Opinión | Tribuna
«¿Está ocupado?»
La clave no es el enemigo, sino el espectáculo: la insinuación constante de que, en cualquier momento, algo terrible podría ocurrir.
La lógica es simple y brutal: el miedo vende

Donald Trump
El cuerpo se ha convertido en uno de los grandes campos de batalla. Como en una pesadilla simbólica, Donald Trump irrumpe en escena como quien empuja con soberbia la puerta de un baño público, con ese gesto entre la certeza y el recelo. La luz —dura, fría, impersonal— acentúa su rostro: una máscara envejecida de testosterona y arrogancia. «¿Está ocupado?» pregunta, no como quien duda, sino como quien exige. Pero dentro ya hay alguien, y esa presencia lo desconcierta. Es Vivian Jenna Wilson, la hija trans de Elon Musk, la que no pertenece a los círculos «correctos», la renegada. «Sí, está ocupado. Pero no por quien imaginas», responde, como si esa puerta que Trump intenta cruzar fuera la última frontera, la última línea de defensa de un orden en disputa.

§ §

▶ [Completa lo siguiente]
**1.** Responde a estas preguntas sobre el artículo de opinión:
(a) ¿Qué pregunta hace Donald Trump al empujar la puerta?
(b) ¿Quién se encuentra dentro del baño?
(c) Según el artículo, ¿qué es lo que vende?
**2.** Por favor, escribe la continuación del artículo de opinión a partir de su última frase.
Los registros no guardan relación con el artículo de opinión.

▶ [Material proporcionado]
§ §

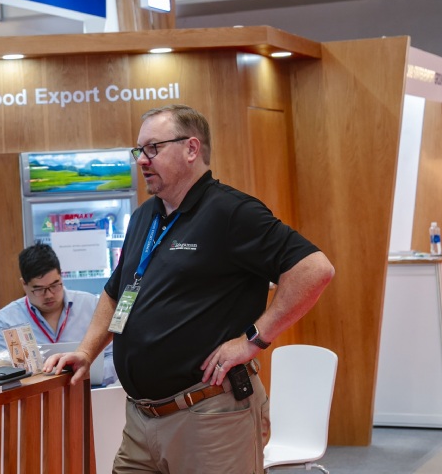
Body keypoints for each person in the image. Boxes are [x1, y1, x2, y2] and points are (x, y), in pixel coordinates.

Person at [46, 105, 335, 474]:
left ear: (191, 149)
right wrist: (86, 352)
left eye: (153, 148)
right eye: (139, 150)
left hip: (209, 416)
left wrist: (254, 339)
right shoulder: (144, 217)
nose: (142, 160)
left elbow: (314, 269)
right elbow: (116, 292)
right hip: (140, 420)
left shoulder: (231, 212)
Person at [0, 244, 112, 366]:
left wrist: (90, 372)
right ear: (24, 284)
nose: (49, 295)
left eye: (54, 285)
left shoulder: (91, 306)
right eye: (39, 289)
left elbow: (112, 354)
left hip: (90, 379)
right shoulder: (7, 320)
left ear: (61, 276)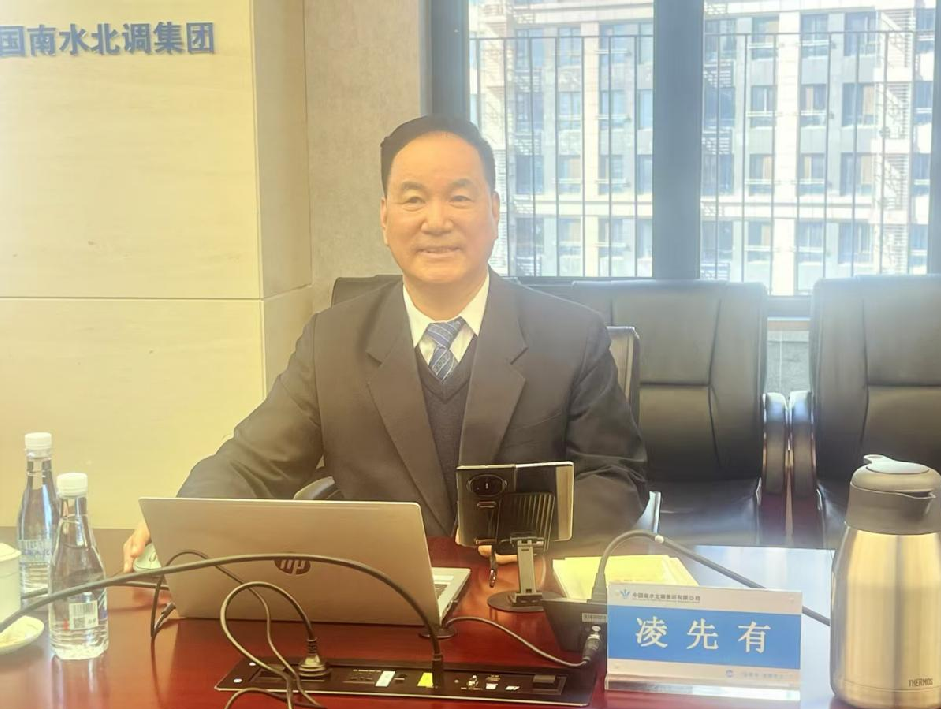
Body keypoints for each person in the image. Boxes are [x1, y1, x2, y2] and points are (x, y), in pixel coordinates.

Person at [123, 115, 647, 572]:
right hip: (379, 600)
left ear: (493, 210)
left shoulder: (570, 335)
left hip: (517, 597)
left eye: (459, 197)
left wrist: (528, 523)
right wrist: (184, 518)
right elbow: (251, 466)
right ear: (384, 217)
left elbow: (616, 479)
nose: (436, 221)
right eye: (413, 199)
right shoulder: (332, 342)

§ §

▶ [Resultados esperados]
**1.**
(a) «¿Está ocupado?»
(b) Vivian Jenna Wilson, la hija trans de Elon Musk.
(c) El miedo.

**2.**
Lo insólito es que nadie le había preguntado nada. Las puertas cerraban bien, los cerrojos funcionaban. Todo estaba en calma hasta que llegó él, con el ruido de sus órdenes ejecutivas, dispuesto a convencernos de que justo ahí, entre azulejos y grifos, se escondía el apocalipsis. Mientras el mundo lidia con la crisis climática, la desigualdad global y las guerras, Trump elige su amenaza: un colectivo que, según la OMS, representa menos del 1 % de la población mundial.
Pero eso no importa. La clave no es el enemigo, sino el espectáculo: la insinuación constante de que, en cualquier momento, algo terrible podría ocurrir. La lógica es simple y brutal: el miedo vende. Y si no hay suficiente, se fabrica. Nada une más a una nación que la percepción de una amenaza común, aunque sea imaginaria. Hoy, las personas trans ocupan el centro de un complot que jamás imaginaron. ¿La trama? Que están a punto de borrar el mundo conocido: a las mujeres cis, a los hombres «de toda la vida», el supuesto orden natural. No con armas ni conspiraciones, sino con algo mucho más subversivo: la libertad de ser quienes son. Lo paradójico es que, de momento, el único borrado verificable es el de la palabra «mujeres» —y otras tantas—, censurada por agencias del Gobierno federal estadounidense que dictan qué términos pueden recibir subvenciones, como si fueran cazadores de herejías léxicas.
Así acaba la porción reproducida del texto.